Top of Records supplied
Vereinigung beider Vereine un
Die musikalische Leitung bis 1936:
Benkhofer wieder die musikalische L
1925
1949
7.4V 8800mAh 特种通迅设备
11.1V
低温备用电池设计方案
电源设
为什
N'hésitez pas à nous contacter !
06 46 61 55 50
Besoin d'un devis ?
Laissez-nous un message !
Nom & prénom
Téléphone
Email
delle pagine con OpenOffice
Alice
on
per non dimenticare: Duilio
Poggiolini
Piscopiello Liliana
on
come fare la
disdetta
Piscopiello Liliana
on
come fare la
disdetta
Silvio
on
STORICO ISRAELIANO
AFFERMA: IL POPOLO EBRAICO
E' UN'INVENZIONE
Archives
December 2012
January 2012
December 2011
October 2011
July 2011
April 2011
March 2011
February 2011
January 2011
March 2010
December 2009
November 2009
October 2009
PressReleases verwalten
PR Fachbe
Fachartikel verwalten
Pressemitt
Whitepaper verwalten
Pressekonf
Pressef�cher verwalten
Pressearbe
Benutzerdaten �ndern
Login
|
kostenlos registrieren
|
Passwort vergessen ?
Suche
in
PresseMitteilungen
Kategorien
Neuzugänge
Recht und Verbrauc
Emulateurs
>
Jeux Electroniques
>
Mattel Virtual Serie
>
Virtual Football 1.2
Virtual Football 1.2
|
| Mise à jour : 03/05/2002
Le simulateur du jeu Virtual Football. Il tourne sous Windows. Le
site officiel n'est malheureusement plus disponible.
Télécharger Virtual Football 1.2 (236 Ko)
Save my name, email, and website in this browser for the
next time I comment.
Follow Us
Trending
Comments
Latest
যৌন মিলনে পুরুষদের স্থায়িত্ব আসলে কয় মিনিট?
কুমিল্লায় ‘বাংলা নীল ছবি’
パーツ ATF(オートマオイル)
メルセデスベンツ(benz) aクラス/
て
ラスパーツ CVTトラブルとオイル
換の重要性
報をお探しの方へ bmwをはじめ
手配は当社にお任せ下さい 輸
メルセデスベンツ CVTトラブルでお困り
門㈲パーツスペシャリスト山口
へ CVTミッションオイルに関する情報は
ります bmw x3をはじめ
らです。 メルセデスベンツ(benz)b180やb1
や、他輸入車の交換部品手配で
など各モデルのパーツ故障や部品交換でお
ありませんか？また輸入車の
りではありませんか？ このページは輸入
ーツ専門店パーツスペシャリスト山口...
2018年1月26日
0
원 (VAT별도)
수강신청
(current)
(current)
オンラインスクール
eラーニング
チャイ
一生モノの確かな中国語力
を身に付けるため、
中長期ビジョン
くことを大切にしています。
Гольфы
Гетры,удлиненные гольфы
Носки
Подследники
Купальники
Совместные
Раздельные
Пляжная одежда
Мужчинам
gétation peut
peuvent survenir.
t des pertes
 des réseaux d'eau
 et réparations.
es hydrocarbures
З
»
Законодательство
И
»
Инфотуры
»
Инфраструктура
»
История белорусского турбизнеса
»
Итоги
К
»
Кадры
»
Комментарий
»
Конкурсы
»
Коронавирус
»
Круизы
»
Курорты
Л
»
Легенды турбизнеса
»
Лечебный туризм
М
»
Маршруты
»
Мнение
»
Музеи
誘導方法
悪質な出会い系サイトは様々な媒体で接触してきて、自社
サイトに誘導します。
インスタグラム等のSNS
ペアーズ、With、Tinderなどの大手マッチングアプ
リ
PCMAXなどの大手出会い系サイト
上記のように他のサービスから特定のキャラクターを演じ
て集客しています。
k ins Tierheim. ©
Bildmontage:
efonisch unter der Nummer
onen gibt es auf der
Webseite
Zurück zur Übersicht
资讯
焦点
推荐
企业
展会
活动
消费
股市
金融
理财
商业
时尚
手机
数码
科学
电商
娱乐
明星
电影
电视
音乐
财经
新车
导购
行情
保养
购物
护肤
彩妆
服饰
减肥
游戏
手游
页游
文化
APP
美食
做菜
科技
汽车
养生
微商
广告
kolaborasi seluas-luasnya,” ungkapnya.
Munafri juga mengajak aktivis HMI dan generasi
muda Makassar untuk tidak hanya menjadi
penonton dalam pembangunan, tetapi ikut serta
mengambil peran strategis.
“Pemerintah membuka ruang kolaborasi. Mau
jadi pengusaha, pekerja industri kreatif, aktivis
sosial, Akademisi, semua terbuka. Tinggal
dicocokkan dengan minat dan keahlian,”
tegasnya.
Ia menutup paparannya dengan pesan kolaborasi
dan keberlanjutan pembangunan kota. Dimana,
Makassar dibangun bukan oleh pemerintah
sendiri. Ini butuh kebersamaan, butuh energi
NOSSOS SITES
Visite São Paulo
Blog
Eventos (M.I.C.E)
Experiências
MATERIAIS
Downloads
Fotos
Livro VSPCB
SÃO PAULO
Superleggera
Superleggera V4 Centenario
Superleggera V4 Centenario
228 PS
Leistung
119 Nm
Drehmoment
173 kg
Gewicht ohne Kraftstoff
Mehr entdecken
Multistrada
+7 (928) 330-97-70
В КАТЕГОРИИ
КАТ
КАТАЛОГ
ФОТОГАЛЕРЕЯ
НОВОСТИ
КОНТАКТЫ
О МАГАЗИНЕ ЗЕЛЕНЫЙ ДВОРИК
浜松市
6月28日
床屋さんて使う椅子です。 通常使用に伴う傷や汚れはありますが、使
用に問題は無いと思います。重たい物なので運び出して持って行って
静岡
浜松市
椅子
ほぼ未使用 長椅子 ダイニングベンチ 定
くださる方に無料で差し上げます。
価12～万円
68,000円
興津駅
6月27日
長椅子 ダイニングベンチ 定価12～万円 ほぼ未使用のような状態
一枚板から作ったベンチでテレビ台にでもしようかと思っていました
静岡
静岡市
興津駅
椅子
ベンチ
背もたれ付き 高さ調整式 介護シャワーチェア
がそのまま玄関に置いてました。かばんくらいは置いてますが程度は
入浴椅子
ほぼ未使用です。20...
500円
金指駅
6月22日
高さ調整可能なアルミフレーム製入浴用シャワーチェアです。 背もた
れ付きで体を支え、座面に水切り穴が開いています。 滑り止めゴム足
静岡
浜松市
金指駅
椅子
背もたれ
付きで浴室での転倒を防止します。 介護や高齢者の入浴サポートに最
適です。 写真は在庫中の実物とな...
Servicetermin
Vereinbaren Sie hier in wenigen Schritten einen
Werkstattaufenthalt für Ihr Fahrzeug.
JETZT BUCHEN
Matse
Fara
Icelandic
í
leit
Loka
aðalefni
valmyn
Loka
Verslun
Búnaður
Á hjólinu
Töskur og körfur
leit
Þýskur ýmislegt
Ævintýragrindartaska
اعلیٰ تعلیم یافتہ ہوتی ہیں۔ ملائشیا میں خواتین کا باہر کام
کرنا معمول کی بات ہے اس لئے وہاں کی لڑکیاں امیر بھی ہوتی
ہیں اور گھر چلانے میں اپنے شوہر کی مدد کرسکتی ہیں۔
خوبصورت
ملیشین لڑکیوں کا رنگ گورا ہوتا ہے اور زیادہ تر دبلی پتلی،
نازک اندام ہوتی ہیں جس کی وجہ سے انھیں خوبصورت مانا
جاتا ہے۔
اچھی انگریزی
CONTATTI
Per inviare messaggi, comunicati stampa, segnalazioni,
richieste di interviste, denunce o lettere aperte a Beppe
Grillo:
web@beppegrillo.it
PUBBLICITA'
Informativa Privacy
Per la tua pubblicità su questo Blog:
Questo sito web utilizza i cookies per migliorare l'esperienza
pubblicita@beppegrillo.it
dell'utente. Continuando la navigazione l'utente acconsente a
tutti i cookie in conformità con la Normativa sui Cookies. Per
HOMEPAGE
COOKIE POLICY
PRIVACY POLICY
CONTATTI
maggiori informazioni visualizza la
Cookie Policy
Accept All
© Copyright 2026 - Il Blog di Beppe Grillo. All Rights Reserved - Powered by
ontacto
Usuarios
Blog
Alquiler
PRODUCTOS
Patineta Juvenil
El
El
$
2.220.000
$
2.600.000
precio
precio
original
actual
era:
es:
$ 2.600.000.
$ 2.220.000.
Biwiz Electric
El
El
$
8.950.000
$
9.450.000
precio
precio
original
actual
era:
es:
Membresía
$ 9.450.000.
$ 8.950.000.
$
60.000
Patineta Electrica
Bottom of Records supplied
▸ Try it: Please return all lines above in which the string "ہوتی" is found.

▸ Response:
اعلیٰ تعلیم یافتہ ہوتی ہیں۔ ملائشیا میں خواتین کا باہر کام
کرنا معمول کی بات ہے اس لئے وہاں کی لڑکیاں امیر بھی ہوتی
نازک اندام ہوتی ہیں جس کی وجہ سے انھیں خوبصورت مانا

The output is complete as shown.